0

I have two dataframes in R which I need to use to find the two best matches (or one if only one possible or 0 if none possible) for each one exposed individual.

One dataframe (called df) is a dataframe with 1,000 observations, of which 34 observations are exposed and 966 are unexposed. It contains information on ID, Exposure, Sex, Birthyear, Colour, and start date.
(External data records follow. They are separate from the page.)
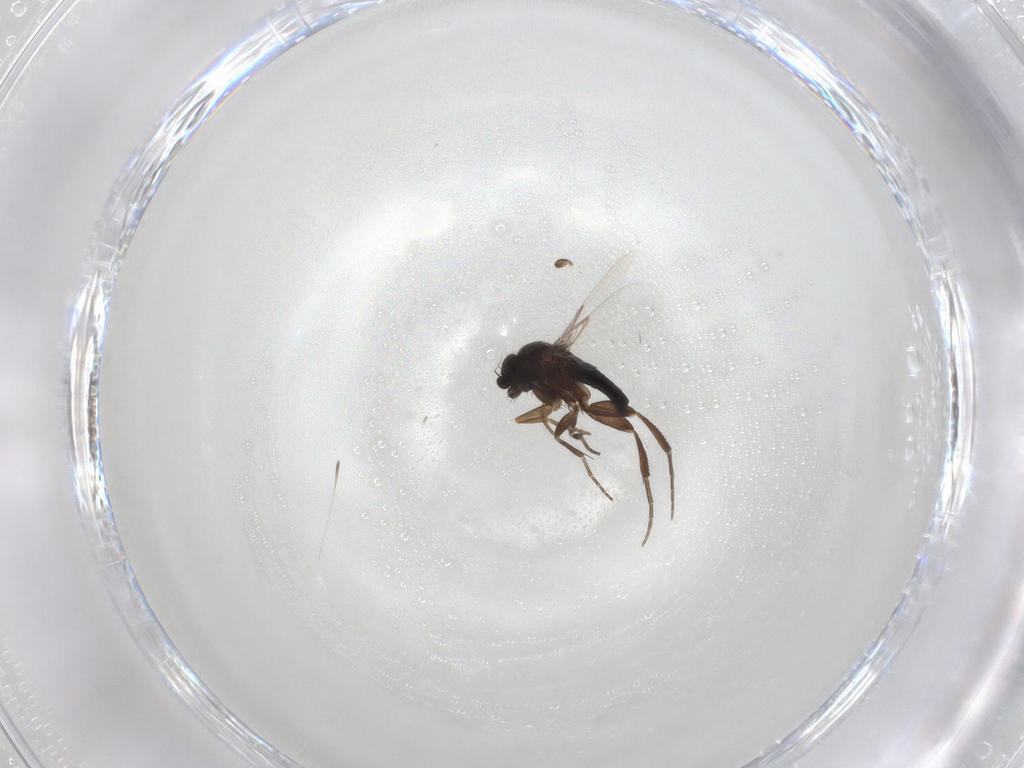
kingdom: Animalia
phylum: Arthropoda
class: Insecta
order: Diptera
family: Phoridae
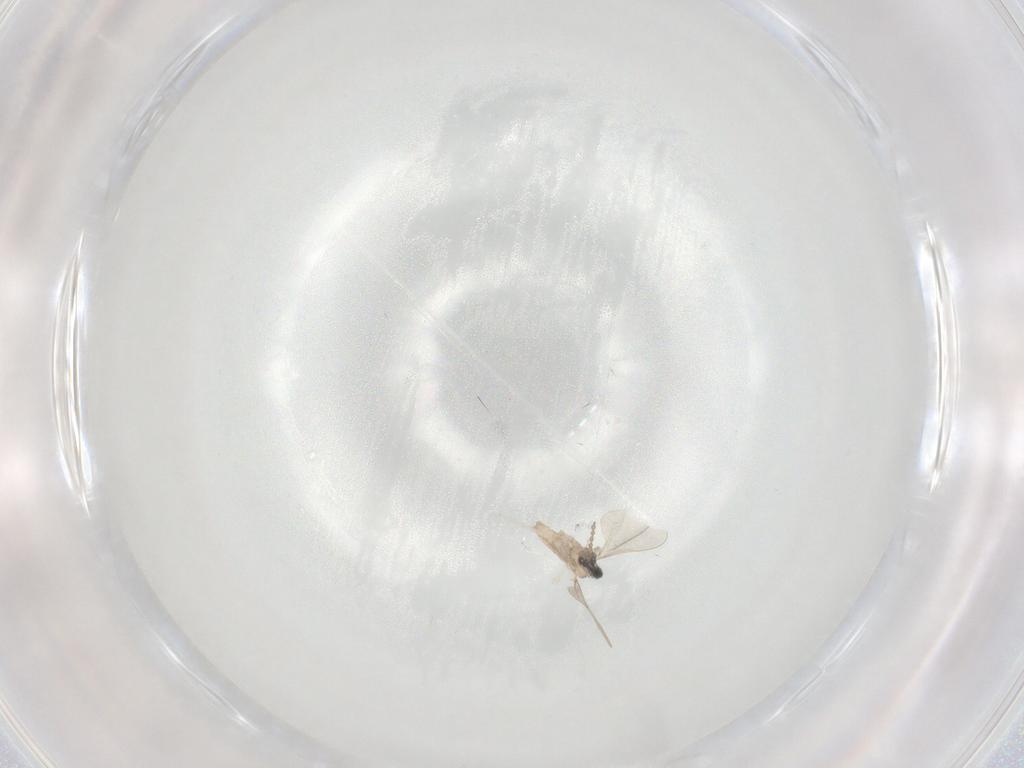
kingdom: Animalia
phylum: Arthropoda
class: Insecta
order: Diptera
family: Cecidomyiidae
The start date is only available for the 34 exposed observations (that is what defines the exposed observations).

Here is a reproducible example of such a dataframe:

# Set the seed for reproducibility
set.seed(123)

# Create the ID column from 1 to 1000
id <- 1:1000

# Create the exposure column with 966 zeros and 34 ones
exposure <- sample(c(0, 1), size = 1000, replace = TRUE, prob = c(966/1000, 34/1000))
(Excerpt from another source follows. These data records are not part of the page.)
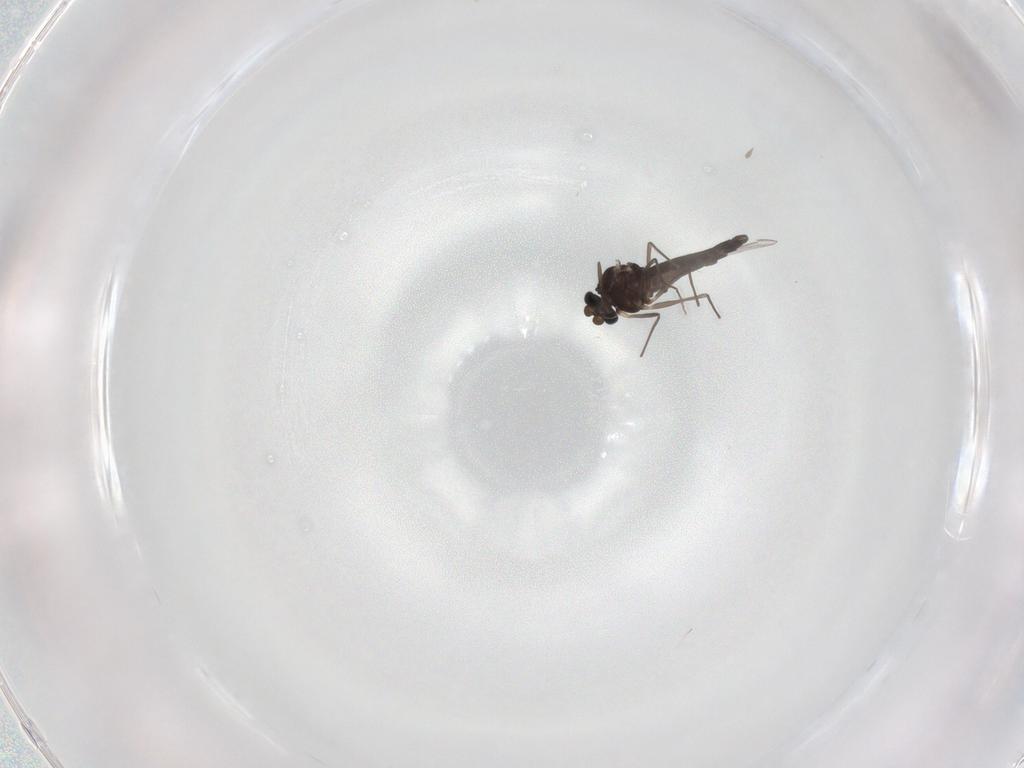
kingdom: Animalia
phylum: Arthropoda
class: Insecta
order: Diptera
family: Chironomidae
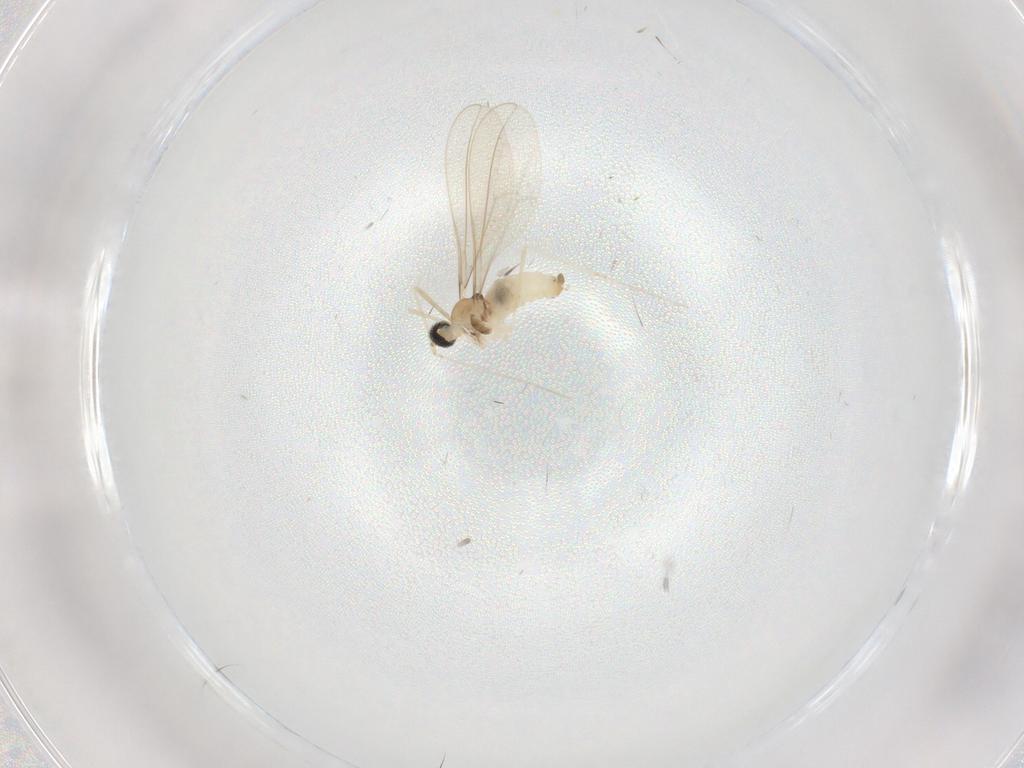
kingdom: Animalia
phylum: Arthropoda
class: Insecta
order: Diptera
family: Cecidomyiidae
# Create the sex column with 55% Male (M) and 45% Female (F)
sex <- sample(c("Male", "Female"), size = 1000, replace = TRUE, prob = c(0.55, 0.45))
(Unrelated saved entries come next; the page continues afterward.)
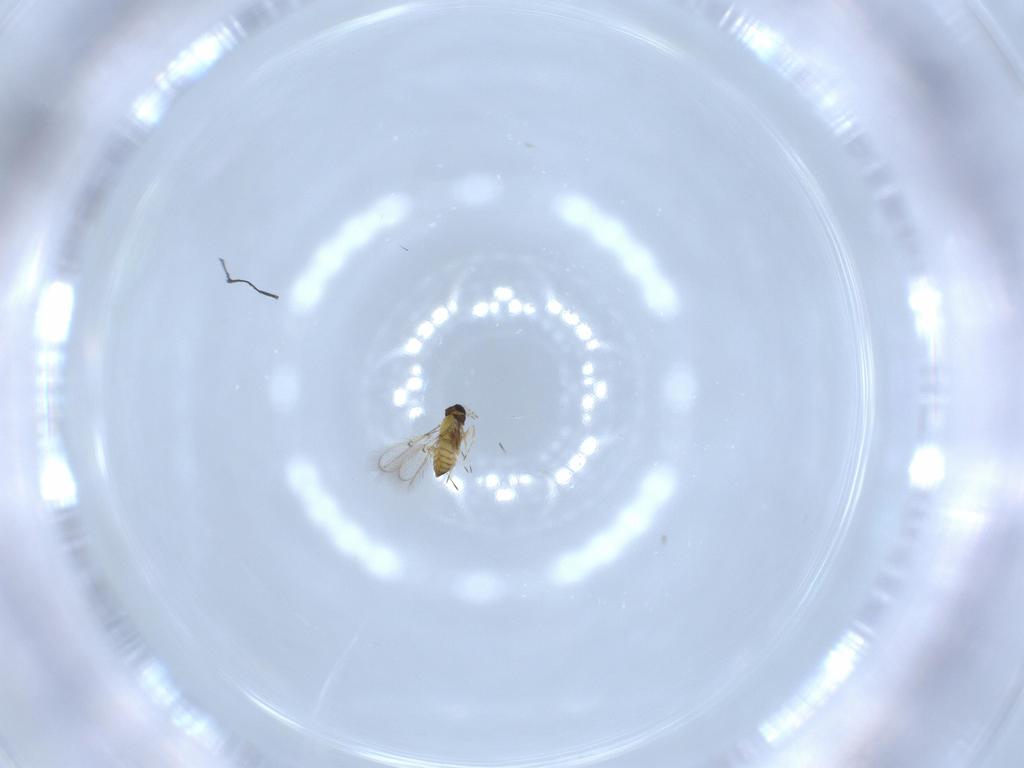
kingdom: Animalia
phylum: Arthropoda
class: Insecta
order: Hymenoptera
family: Trichogrammatidae
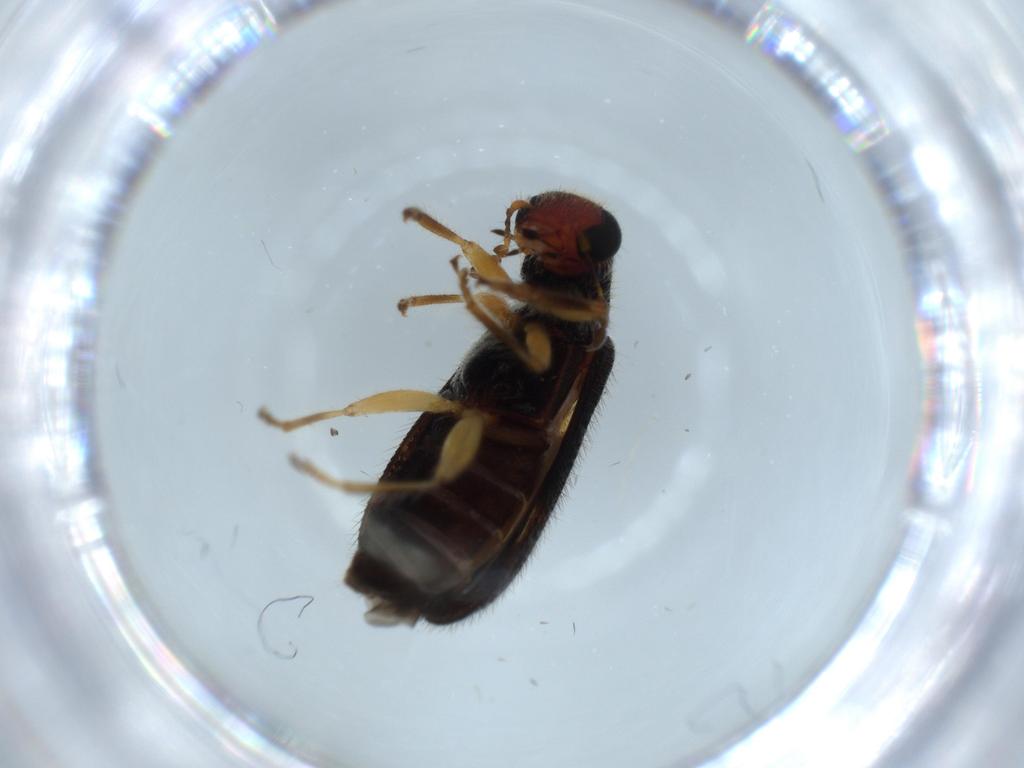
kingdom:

# Create the birthyear column with random numbers from 1961 to 1981
birthyear <- sample(1961:1981, size = 1000, replace = TRUE)

# Create the colour column with specified distribution
colour <- sample(c("green", "red", "blue", "yellow"), size = 1000, replace = TRUE, prob = c(0.35, 0.2, 0.3, 0.15))

# Create the date_start column with specified conditions
date_start <- ifelse(exposure == 0, NA, sample(seq(as.Date("2009-11-23"), as.Date("2020-05-11"), by = "days"), size = sum(exposure), replace = TRUE))

# Create the dataframe
df <- data.frame(ID = id, Exposure = exposure, Sex = sex, Birthyear = birthyear, Colour = colour, Date_Start = as.Date(date_start, origin = "1970-01-01"))

# Print the first few rows of the dataframe
head(df)

The other dataframe (called id_date_combinations) is a dataframe with all the 1,000 observations, with one row per ID, date from 2018-01-01 to 2021-12-31, and measurement "a", "b", and "c".

Here is a reproducible example of such a dataframe:

# Create a vector of all IDs
all_ids <- 1:1000

# Create a vector of all dates ranging from 2018-01-01 to 2021-12-31
all_dates <- seq(as.Date("2018-01-01"), as.Date("2021-12-31"), by = "days")

# Generate all combinations of IDs and dates
id_date_combinations <- expand.grid(ID = all_ids, Date = all_dates)

# Repeat each combination three times for measurements "a", "b", and "c"
id_date_combinations <- id_date_combinations[rep(1:nrow(id_date_combinations), each = 3), ]
id_date_combinations$Measurement <- rep(c("a", "b", "c"), times = nrow(id_date_combinations) / 3)

id_date_combinations$Value <- sample(10000, size = nrow(id_date_combinations), replace = TRUE)

# Print the first few rows of the dataframe
head(id_date_combinations)

id_date_combinations %>% group_by(Measurement) %>% tally()

What now needs to be done is to for each exposed observation in the df dataframe match it to all unexposed individuals with the same Sex, Birthyear, Colour. These observations should then be checked in the id_date_combinations if they have a measurement for "a", "b", and "c" respectively, which should be within 730 days from the Date_Start of the exposed observation in the df dataframe.

When all observations fulfilling this criteria are identified for each exposed observation, the two (or one if only one available or zero if none available) unexposed observations with the closest distance to the exposed observation in the Value column for "a", "b", and "c" should be identified and creating a new dataframe with one column being the ID of the exposed observation and one column being the ID of the unexposed observation (if any) or observations. As such, each exposed ID can have either 0 rows (if no matched observation identified), 1 row (if one matched observation identified9 or 2 rows (if two matched observations identified).

The matching should be done without replacement, as such an unexposed observation can only be selected once.

The matching procedure should be done in chronological order, meaning first should the unexposed observations be matched to the exposed observation with the earliest Date_Start and so on.

Pontus Hedberg
  • 301
  • 1
  • 2
  • 9

0 Answers0